Я молча кивнула, но ничего не сказала.
— Я предполагала себе нечто подобное, потому что уже несколько месяцев у нас не было секса, но я думала, что это просто увлечение, понимаешь? Вот поэтому я и настаивала сегодня ночью, чтобы он остался со мной, а он закатил скандал. Я просила его заняться со мной сексом, а он ничего не сделал! Я ему сказала, что нам надо поговорить.
Я не шевелила губами, хотя мой язык горел.
— Эрнан не хотел заниматься сексом — ему нужна любовь.
В этот момент мне пришлось подвигать во рту языком, потому что это была сущая мука, язык настолько онемел, что уже перестал что-либо чувствовать.
— Теперь Эрнан поверил в неоспоримое существование Бога? — спросила я.
Но Рейна даже не улыбнулась.
— Должно быть, — сказала она и заплакала.

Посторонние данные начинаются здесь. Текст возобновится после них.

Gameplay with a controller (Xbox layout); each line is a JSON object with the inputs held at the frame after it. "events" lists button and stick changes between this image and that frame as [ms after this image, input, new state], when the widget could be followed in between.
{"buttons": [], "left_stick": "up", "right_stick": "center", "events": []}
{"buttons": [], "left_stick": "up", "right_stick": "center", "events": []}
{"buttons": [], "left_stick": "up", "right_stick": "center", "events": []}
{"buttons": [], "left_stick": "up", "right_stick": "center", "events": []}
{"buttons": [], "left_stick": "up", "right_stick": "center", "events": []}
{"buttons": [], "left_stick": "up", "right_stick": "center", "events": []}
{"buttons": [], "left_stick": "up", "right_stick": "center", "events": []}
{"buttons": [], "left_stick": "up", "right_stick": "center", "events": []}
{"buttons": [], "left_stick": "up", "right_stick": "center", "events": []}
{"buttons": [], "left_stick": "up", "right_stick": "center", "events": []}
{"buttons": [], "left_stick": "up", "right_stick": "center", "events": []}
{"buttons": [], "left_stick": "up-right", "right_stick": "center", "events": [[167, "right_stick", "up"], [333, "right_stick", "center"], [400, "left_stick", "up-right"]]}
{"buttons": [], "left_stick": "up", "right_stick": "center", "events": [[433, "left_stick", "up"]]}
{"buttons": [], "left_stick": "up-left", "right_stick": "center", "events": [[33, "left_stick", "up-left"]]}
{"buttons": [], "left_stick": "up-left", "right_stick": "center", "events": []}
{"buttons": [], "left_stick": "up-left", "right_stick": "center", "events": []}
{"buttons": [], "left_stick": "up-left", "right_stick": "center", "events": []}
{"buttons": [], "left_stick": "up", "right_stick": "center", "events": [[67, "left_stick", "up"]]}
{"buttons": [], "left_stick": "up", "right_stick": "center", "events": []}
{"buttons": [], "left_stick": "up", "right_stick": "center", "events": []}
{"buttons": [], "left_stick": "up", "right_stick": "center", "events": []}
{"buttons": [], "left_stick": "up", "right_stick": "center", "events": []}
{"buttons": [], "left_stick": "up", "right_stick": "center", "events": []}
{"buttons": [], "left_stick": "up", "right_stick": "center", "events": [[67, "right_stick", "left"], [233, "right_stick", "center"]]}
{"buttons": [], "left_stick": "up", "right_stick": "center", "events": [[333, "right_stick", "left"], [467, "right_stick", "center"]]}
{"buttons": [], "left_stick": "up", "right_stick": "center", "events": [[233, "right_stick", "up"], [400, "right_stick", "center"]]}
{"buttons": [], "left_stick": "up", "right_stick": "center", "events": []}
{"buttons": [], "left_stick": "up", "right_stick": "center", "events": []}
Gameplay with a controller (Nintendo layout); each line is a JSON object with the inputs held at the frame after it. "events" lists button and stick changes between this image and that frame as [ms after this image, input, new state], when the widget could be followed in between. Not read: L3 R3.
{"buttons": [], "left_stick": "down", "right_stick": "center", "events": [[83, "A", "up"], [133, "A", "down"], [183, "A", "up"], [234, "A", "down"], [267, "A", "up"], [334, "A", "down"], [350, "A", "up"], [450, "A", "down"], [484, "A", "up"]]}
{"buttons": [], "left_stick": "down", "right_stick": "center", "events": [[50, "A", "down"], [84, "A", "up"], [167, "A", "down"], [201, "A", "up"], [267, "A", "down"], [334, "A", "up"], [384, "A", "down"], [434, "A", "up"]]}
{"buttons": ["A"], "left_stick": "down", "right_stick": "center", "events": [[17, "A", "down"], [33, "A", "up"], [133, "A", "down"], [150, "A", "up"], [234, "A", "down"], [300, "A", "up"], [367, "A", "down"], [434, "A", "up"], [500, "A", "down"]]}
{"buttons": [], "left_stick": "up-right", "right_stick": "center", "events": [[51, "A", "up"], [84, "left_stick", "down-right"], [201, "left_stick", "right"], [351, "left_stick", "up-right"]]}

Тут я ее обняла, прижала к себе, поцеловала, постаралась приободрить и утешить, я сказала ей, что она может жить у меня столько, сколько хочет. Я предложила это не в качестве одолжения, потому что никогда не планировала что-то получить взамен, никакого расчета у меня и в мыслях не было. Более года — с весны 1990 года до лета 1991 года — Рейна вела себя как идеальная мать и нянька, пока я была невероятно занята делами главы семейства. Мне приходилось крутиться как белке в колесе, наше экономическое положение было очень нестабильным, проще говоря, денег у нас практически не было, я бы даже не смогла платить девушке, которая раньше присматривала за Хайме по вечерам. Ситуация становилась все хуже, и, если бы не Хайме и Рейна, у меня случился бы нервный срыв. Я постоянно ощущала ее заботу и понимала, что не кто иной, как Рейна, привел в порядок шкафы на кухне. Я улыбалась каждый раз, когда находила в комнате Хайме новую рубашечку или свитер, и тоже старалась что-нибудь делать по хозяйству, поэтому, когда приходила домой, мыла посуду и каждое утро вытирала пыль. Как-то вечером я увидела накрытый белой скатертью стол в столовой, на нем стояли две пустые винные бутылки, а Рейна и Сантьяго опустошали третью на балконе. Я сказала, что голодна, потому что у меня не было времени что-нибудь приготовить, а эти двое посмотрели на меня с выражением абсолютного простодушия, за мгновение до того как посоветовать в один голос, поджарить себе яичницу, — они не рассчитывали, что я приду так скоро и захочу есть. Я радовалась тому, как замечательно моя сестра ладит с Сантьяго, хотя наши с ним отношения становились все прохладнее. У меня промелькнула мысль, что если так будет продолжаться, то между ними что-нибудь да произойдет.